Paul Vannier, a member of LFI’s election commission, tweeted: “I cannot believe that after having vetoed Huguette Bello’s candidacy, [PS first secretary] Olivier Faure is preparing to try to impose on the New Popular Front a Macron-compatible candidate as prime minister. It would be to betray the promises that have been made to millions of electors.”

Betrayal is precisely what the PS, the PCF, and the Greens are doing. However, this also exposes the role of Mélenchon and LFI, who allied with them and falsely promoted them as “left.” It was not difficult to predict that the PS—which pursued policies of war in Syria and Mali, police state repression and deep austerity the last time it was in office, from 2012 to 2017 under President François Hollande—would reveal itself to be an ally of the banks and an enemy of the workers.

Yet ever since the PS election collapse in 2017 and the coming to power of Macron, Mélenchon has sought to promote these discredited parties of capitalist rule. In 2022, he formed the New Popular Union with them, rebranding it as the NFP in the face of the danger of a far-right victory in the July 7, 2024 elections. The NFP’s program, it must be added, also called for sending troops to Ukraine and strengthening the military police and intelligence forces, policies completely compatible with a Macron government.

Mélenchon gave so many seats away to candidates of Macron, the PS, the Greens and the PCF in his electoral deals this month that LFI has only 72 seats in the Assembly. It is thus a minority within the NFP that it played the central role in building. Moreover, significant sections of the LFI itself, including François Ruffin and Clémentine Autain, are deserting the LFI to join the Greens. The LFI’s entire course of action over the recent years has systematically built up right-wing parties like the PS hostile to itself, but above all to the working class and to socialism.

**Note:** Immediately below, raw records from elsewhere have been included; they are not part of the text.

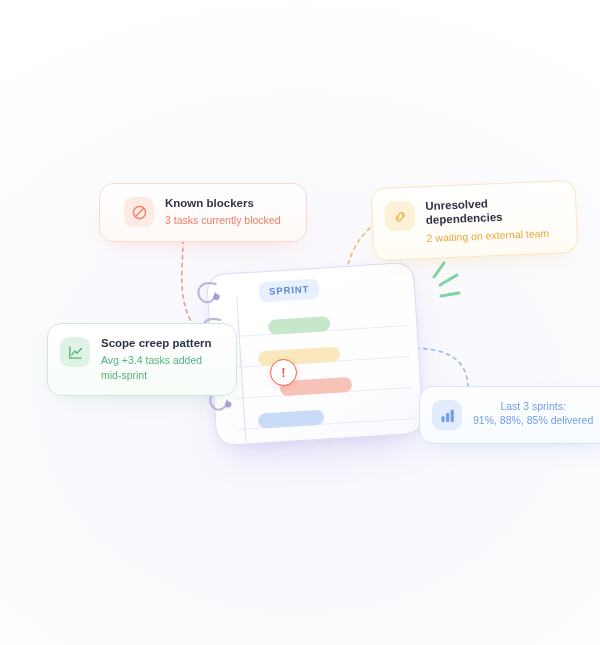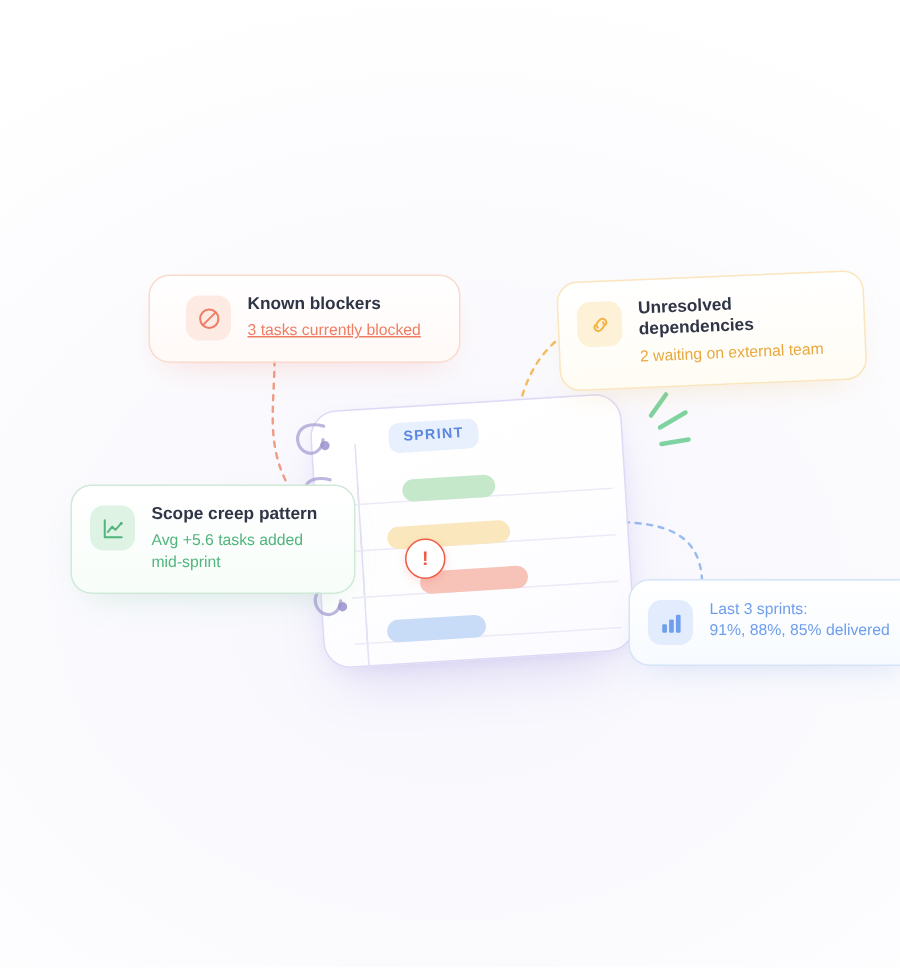--- a/index.html
+++ b/index.html
@@ -90,7 +90,7 @@
     padding-left:24px;
   }
   #card-blockers .ico{background:#fdeae3;color:#ef7d63;}
-  #card-blockers .sub{color:#ef7d63;text-decoration:underline;}
+  #card-blockers .sub{color:#ef7d63;}
 
   #card-deps{
     left:372px;top:184px;width:175px;

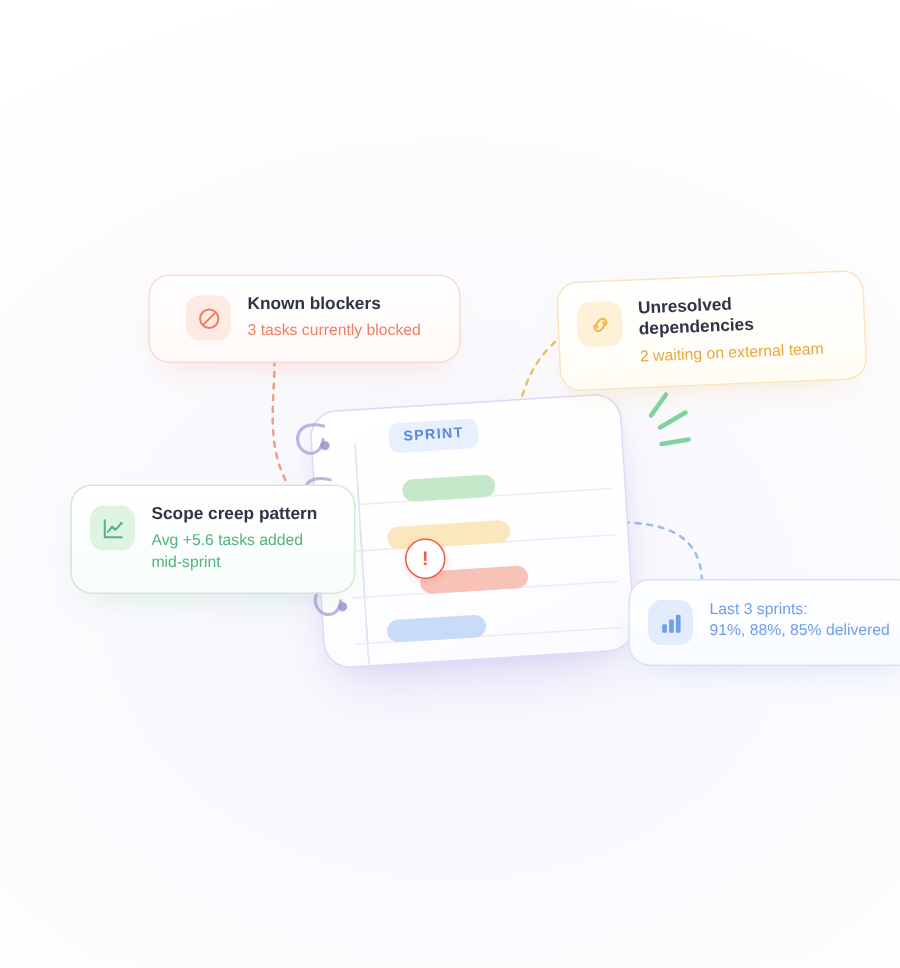--- a/index.html
+++ b/index.html
@@ -241,7 +241,7 @@
     </div>
     <div class="txt">
       <div class="title">Scope creep pattern</div>
-      <div class="sub">Avg +5.6 tasks added mid-sprint</div>
+      <div class="sub">Avg +3.4 tasks added mid-sprint</div>
     </div>
   </div>
 

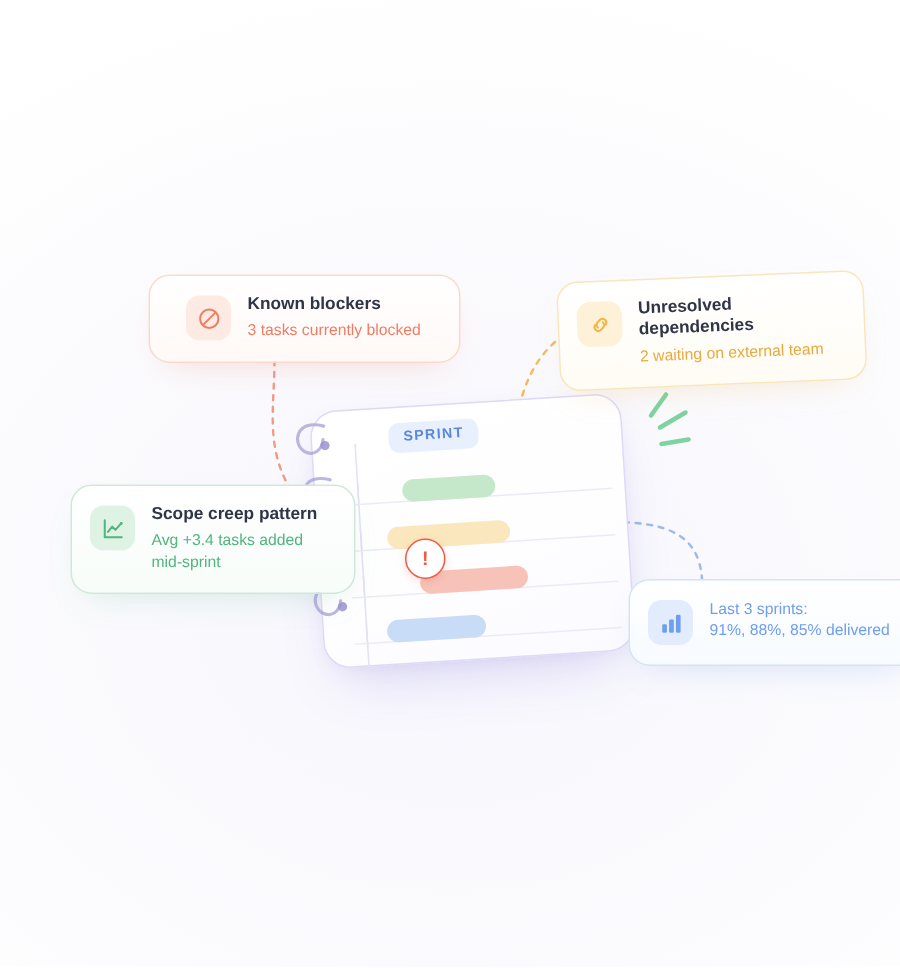--- a/index.html
+++ b/index.html
@@ -119,7 +119,7 @@
     box-shadow:0 10px 24px -12px rgba(80,130,210,.26);
   }
   #card-history .ico{background:#e2ecfc;color:#6f9eec;}
-  #card-history .sub{color:#6f9eec;}
+  #card-history .sub{color:#6f9eec;text-align:center;}
 
   .icon-svg{display:block;}
   .sparks{position:absolute;left:424px;top:255px;width:52px;height:52px;}

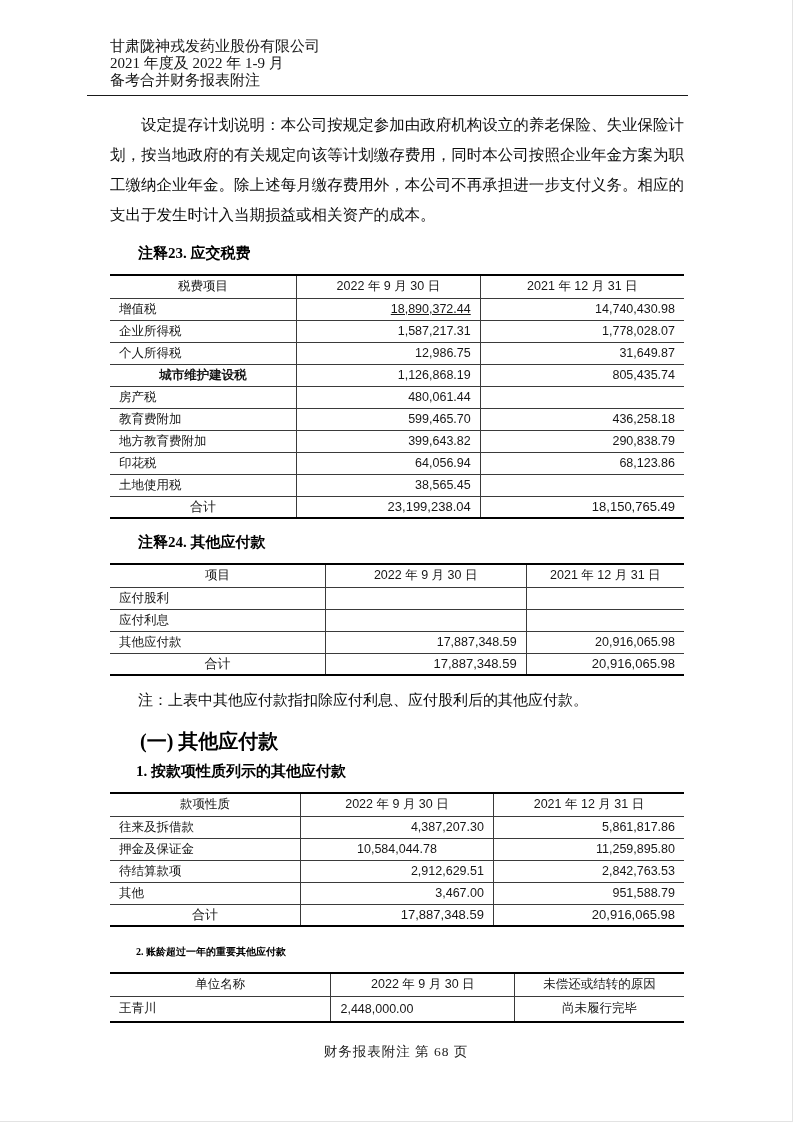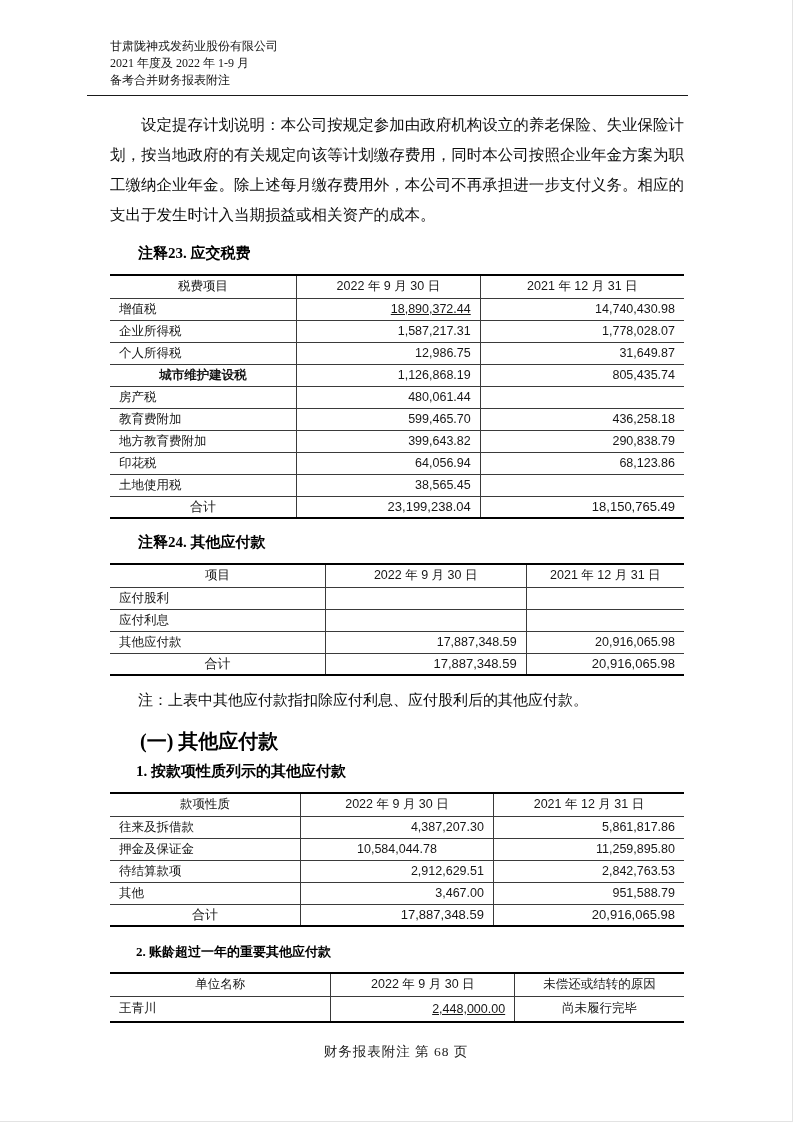--- a/index.html
+++ b/index.html
@@ -17,7 +17,7 @@
   }
   .content { margin:0 108px 0 110px; }
 
-  .doc-header { padding-top:38px; font-size:12px; line-height:17px; color:#151515; }
+  .doc-header { padding-top:38px; font-size:15px; line-height:17px; color:#151515; }
   .header-rule { margin-top:6px; margin-left:-23px; width:601px; border-bottom:1.5px solid #1a1a1a; }
 
   .body-para {

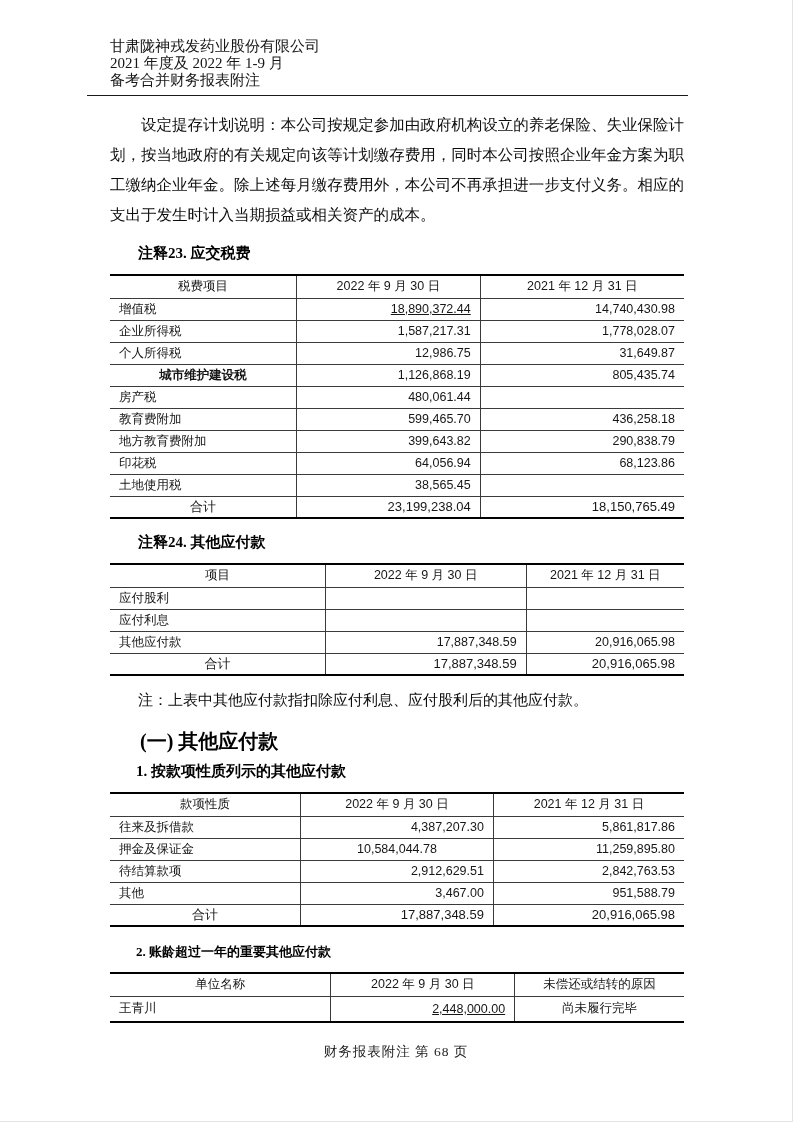--- a/index.html
+++ b/index.html
@@ -32,7 +32,7 @@
   h3.sec { margin:13px 0 0 28px; font-size:15px; line-height:21px; font-weight:bold; color:#000; }
   h3.sec-big { margin:19px 0 0 30px; font-size:20px; line-height:22px; font-weight:bold; color:#000; }
   h4.sub { margin:9px 0 0 26px; font-size:15px; line-height:21px; font-weight:bold; color:#000; }
-  h4.sub2 { margin:14px 0 0 26px; font-size:13px; line-height:21px; font-weight:bold; color:#000; }
+  h4.sub2 { margin:14px 0 0 26px; font-size:10px; line-height:21px; font-weight:bold; color:#000; }
 
   table.tbl {
     width:100%;

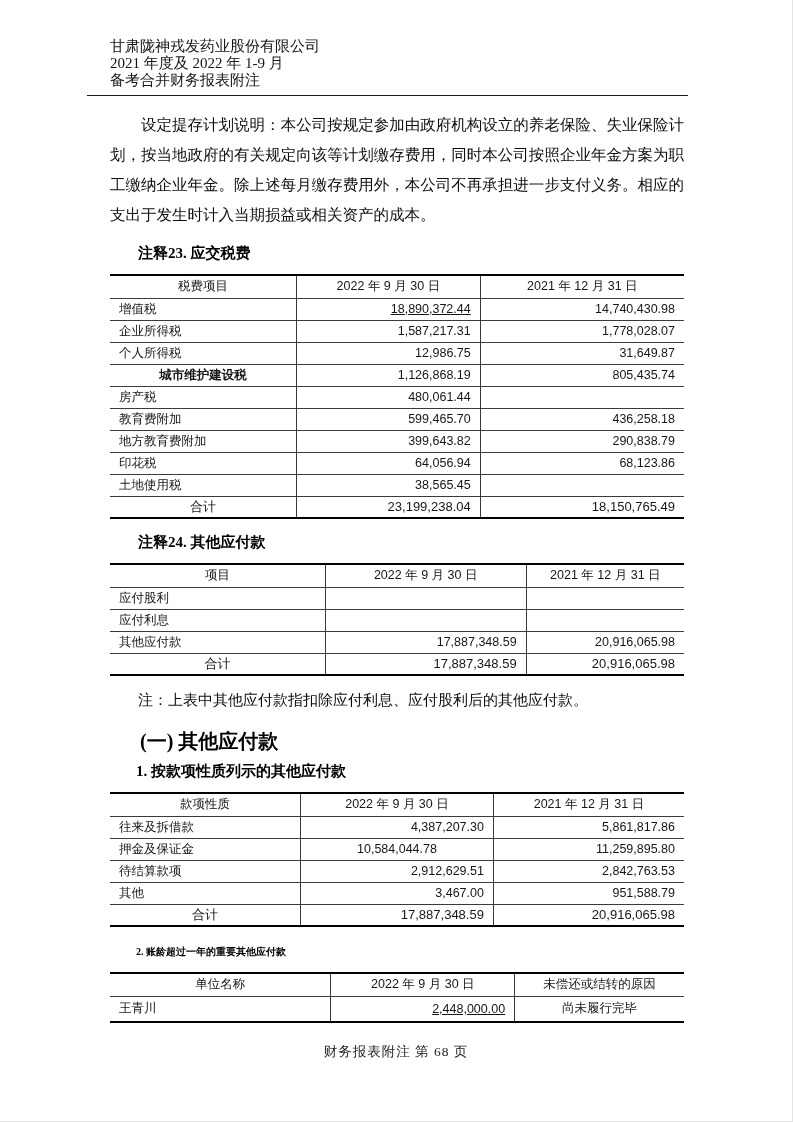--- a/index.html
+++ b/index.html
@@ -257,7 +257,7 @@
         <tbody>
           <tr>
             <td style="text-align: left;">王青川</td>
-            <td style="text-align: right; text-decoration: underline;">2,448,000.00</td>
+            <td style="text-align: left;">2,448,000.00</td>
             <td style="text-align: center;">尚未履行完毕</td>
           </tr>
         </tbody>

This is a devastating experience on the role of affluent middle-class academics and union bureaucrats who have for decades shaped what capitalist media promoted as “left” politics. They are coming out, through documents like Tubiana’s letter, as defenders of Macron and of “social peace” against the explosive anger in the working class. By allying with Macron, moreover, they are opening up a political avenue for Marine Le Pen’s fascistic National Rally (RN) to continue posing falsely as the only real opposition to Macron.

The working class will inevitably enter into explosive conflict with whatever government emerges from these elections. Strikes and protests on a large series of demands—against war with Russia, genocide, austerity, police-state rule, anti-immigrant hysteria and neo-fascism—will proceed and must develop into a broad movement against Macron and neo-fascism. However, the essential precondition for this is to develop a revolutionary Marxist leadership among workers and youth to oppose not only Macron but also his pseudo-left defenders.